Now the current foreign minister of Iraq, Hoshyar Zebari, is a Kurd, and this was sort of his project. He started in London, and he would make himself available to absolutely anyone. You could call him up, he would meet you at any hotel bar in the city to talk to you about the story of the Kurds.
They were very savvy about this and did this through the '90s. You could tell that they were practiced at it when the invasion started to come. And in recent years, they've hired very high-power lobbyists to push their case on Capitol Hill, and they started a campaign called "The Other Iraq."
BOB GARFIELD:
In the outreach to the United States, there is lobbying in friendly offices in Congress but also elsewhere, including some fairly odd bedfellows.
QUIL LAWRENCE:
Well, there has been some very interesting and strange relationships with evangelical Christians who've set up shop in northern Iraq. They've even printed up a book called Kurds in the Bible, and it claims that one of the three wise men who was supposed to have attended Jesus' birth was from there. So there's an idea that the Kurds have a role in the Bible.
BOB GARFIELD:
Now, the Turkish Parliament has voted to sanction incursions into Kurdistan, ostensibly to chase PKK guerillas who are taking refuge in the mountains on the other side of the border.
But it happens to come at a time when the United States is at odds with Turkey over the possibility that Congress will condemn the Armenian genocide of 90 years ago. Is it a coincidence that these two conflicts have met this week?
QUIL LAWRENCE:
They're not directly related but what they've done is poison the atmosphere for any sort of gestures of goodwill. Turkey and the United States have had, actually, a dwindling diplomatic relationship ever since 2003 when the Turkish Parliament voted not to let the United States transit through there to invade Iraq.
It's not very well known in the States, but Turkey, polls indicate, is extremely anti-American right now. And they see the United States as threatening them through northern Iraq.
BOB GARFIELD:
Well, on the subject of anti-Americanism in Turkey, tell me about the film Valley of the Wolves.
QUIL LAWRENCE:
Well, this is just a perfect example. There's also a popular novel which has essentially the same plot line, that the American invasion of Iraq is intended to set up an independent Kurdistan which will then steal away part of Southeastern Turkey.
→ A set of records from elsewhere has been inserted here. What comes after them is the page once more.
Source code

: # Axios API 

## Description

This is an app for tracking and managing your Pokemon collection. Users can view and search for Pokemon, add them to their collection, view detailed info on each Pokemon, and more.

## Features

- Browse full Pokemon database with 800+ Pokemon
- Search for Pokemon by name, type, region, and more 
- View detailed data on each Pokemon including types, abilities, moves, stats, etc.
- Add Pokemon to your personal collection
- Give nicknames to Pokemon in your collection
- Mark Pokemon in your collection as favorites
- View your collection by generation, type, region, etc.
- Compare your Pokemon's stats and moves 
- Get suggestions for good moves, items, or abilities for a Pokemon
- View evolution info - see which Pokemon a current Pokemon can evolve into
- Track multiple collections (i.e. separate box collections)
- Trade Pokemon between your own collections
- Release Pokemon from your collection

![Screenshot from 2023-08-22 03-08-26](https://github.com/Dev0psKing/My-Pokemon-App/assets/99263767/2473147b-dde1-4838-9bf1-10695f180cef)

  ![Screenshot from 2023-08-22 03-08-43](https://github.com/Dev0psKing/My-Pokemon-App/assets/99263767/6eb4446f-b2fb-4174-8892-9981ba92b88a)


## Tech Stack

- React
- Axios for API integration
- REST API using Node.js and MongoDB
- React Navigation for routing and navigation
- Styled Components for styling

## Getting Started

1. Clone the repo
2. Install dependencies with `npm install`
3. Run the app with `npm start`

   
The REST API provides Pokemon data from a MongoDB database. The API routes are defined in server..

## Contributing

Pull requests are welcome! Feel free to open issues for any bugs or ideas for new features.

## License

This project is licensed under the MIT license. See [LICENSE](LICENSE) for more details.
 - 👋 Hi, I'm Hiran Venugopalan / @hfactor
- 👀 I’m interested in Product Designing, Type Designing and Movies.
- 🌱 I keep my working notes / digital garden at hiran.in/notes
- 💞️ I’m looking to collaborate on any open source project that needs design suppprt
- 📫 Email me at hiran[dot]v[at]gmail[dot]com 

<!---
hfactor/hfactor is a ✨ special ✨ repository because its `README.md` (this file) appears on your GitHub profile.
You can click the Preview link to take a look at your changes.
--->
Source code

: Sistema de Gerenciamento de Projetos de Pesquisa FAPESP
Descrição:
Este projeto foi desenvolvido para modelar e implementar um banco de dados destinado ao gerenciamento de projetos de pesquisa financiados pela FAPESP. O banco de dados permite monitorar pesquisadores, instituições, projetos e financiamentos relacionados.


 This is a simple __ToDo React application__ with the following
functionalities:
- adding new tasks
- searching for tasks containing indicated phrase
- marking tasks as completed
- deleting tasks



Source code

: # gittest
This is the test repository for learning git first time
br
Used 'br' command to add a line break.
Even the Turkish First Lady said how much she liked the movie Valley of the Wolves. And, again, I don't think people in the United States quite appreciate how poisoned this relationship has been.
BOB GARFIELD:
Do you believe that the Kurds are going to be able to continue to portray themselves sympathetically in the media, or will the double-edged sword that you've talked about, the reporters running around everywhere, come back ultimately to fill out the story?
QUIL LAWRENCE:
I would say they have a great challenge. Still, they've managed to make some inroads in Congress with, among non-governmental organizations. They're starting to convince people that perhaps there is a place in Iraq that you can invest, and we've seen some small-time oil deals going on in the north. The jury's still out. They're certainly way ahead of the rest of Iraq, where really no one dares set foot outside the U.S. enclave in the center of Baghdad.
BOB GARFIELD:
All right, Quil. Thanks so much.
QUIL LAWRENCE:
Thank you.
BOB GARFIELD:
Quil Lawrence is the author of Invisible Nation: How the Kurds' Quest for Statehood is Shaping Iraq in the Middle East. It will be published in April.